Personal information
- Full name: Andrew James Collins
- Born: 24 July 1972 Andover, Hampshire, England
- Died: 25 December 1999 (aged 27) London, England
- Batting: Right-handed
- Bowling: Right-arm medium

Domestic team information
- 1999: Herefordshire
- 1998–1999: Wiltshire
- 1997: Berkshire
- 1995–1996: Herefordshire

Career statistics
| Competition | LA |
| Matches | 2 |
| Runs scored | 44 |
| Batting average | 44.00 |
| 100s/50s | –/– |
| Top score | 24* |
| Balls bowled | 120 |
| Wickets | 4 |
| Bowling average | 17.25 |
| 5 wickets in innings | – |
| 10 wickets in match | – |
| Best bowling | 3/30 |
| Catches/stumpings | 2/– |
- Source: CricketArchive, 12 October 2010

= Andrew Collins (cricketer) =

English cricketer (1972–1999)

Andrew James Collins (24 July 1972 – 25 December 1999) was an English cricketer. Collins was a right-handed batsman who bowled right-arm medium pace. He was born in Andover, Hampshire.

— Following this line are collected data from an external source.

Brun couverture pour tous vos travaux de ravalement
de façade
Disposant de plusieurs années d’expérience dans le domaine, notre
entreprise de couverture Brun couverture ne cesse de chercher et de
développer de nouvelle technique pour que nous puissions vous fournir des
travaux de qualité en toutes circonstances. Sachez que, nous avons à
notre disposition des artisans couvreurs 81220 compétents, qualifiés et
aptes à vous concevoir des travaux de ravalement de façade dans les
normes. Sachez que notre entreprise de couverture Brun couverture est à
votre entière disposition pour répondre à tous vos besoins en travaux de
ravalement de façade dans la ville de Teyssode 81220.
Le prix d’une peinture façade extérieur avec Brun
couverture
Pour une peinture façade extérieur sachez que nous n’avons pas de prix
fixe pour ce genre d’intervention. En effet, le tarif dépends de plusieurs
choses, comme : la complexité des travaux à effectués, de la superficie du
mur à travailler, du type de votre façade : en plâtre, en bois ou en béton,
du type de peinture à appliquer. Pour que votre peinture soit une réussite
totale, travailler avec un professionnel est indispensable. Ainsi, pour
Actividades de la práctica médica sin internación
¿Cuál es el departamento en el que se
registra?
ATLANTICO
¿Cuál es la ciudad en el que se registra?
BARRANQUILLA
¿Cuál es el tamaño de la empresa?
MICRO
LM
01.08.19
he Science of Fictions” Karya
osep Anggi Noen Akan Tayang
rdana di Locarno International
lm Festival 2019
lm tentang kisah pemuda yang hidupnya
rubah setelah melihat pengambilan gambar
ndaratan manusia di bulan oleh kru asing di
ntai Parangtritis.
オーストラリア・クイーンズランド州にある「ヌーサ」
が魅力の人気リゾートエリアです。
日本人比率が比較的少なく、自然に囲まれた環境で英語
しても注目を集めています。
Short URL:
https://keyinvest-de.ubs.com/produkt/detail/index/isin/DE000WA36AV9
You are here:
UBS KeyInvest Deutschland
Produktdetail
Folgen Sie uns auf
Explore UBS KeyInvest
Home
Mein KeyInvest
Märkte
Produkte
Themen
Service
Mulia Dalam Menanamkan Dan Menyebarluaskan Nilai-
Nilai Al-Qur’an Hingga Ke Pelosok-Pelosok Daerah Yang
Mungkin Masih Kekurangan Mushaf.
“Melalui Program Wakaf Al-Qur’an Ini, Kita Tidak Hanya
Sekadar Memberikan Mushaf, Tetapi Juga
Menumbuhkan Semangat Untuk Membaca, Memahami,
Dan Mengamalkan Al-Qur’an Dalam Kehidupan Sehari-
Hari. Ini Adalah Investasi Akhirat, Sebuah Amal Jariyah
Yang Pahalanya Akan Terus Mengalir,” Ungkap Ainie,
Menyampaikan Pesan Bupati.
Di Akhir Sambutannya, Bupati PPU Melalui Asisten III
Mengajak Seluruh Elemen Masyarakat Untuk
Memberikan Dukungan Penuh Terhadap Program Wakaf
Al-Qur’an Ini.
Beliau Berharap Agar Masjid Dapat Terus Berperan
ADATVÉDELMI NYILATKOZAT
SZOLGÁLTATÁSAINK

Collins made his Minor Counties Championship debut for Herefordshire in 1995 against Dorset. From 1995 to 1996, he represented the county in 6 Minor Counties Championship matches, the last of which came against Cornwall. In 1999, he played a single Championship match for Herefordshire against Berkshire.

In 1997, Collins played a single Minor Counties Championship match for Berkshire against Oxfordshire and the following season he joined Wiltshire.

He played a single Championship match for Wiltshire in 1998 against Dorset and followed that up in 1999 with his final Championship match for the county against Devon. Collins also represented Wiltshire in the MCCA Knockout Trophy. His debut in that competition came against the Herefordshire in 1998. He represented the county in 2 further Trophy matches in 1999 against Herefordshire and the Worcestershire Cricket Board.

Collins also represented Wiltshire in 2 List A matches. His first came against the Northamptonshire Cricket Board and his second came against Herefordshire, both in the 1999 NatWest Trophy. In his 2 matches, he scored 44 runs at a batting average of 44.00, with a high score of 24*. His inflated average was down to his one not out innings. In the field he took 2 catches. With the ball he took 4 wickets at a bowling average of 17.25, with best figures of 3/30.

Collins's Minor counties career was cut short when he died in London on Christmas Day in 1999.